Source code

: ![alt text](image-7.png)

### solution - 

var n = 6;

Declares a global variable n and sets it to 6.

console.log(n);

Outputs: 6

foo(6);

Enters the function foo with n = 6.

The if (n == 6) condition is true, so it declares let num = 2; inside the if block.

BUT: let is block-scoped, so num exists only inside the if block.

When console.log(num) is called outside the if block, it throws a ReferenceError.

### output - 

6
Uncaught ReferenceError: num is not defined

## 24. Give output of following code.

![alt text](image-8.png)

···

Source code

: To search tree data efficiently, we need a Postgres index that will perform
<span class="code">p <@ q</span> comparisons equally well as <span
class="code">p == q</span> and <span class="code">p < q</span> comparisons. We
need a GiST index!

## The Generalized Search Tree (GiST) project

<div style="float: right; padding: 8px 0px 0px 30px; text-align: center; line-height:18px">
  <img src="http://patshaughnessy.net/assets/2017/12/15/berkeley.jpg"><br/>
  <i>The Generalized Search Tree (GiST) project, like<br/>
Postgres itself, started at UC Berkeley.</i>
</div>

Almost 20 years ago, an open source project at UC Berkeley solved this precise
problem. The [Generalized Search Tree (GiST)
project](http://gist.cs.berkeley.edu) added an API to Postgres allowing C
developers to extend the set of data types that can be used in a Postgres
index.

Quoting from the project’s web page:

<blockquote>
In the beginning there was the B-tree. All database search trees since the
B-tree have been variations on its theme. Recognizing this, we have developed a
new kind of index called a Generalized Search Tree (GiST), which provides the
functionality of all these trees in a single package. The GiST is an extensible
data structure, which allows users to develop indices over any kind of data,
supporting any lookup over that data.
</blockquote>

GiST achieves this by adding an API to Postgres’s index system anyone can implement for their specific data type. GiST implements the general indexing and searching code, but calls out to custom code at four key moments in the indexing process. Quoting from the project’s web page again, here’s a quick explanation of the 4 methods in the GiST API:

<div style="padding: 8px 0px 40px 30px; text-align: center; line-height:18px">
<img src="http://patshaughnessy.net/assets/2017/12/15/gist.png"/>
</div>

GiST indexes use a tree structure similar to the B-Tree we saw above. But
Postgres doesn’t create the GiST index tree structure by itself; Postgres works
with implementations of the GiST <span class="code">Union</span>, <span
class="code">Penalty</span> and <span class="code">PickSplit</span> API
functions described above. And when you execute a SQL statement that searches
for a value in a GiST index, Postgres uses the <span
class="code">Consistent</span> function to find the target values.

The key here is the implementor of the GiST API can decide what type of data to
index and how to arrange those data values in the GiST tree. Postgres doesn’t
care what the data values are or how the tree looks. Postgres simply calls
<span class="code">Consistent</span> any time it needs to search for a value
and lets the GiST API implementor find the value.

···

# Task requirements
Please locate every line in the records that contains the word "Generalized" and copy each of those lines out in full. Matching is case-sensitive.

# Result for this exercise
## The Generalized Search Tree (GiST) project
  <i>The Generalized Search Tree (GiST) project, like<br/>
problem. The [Generalized Search Tree (GiST)
new kind of index called a Generalized Search Tree (GiST), which provides the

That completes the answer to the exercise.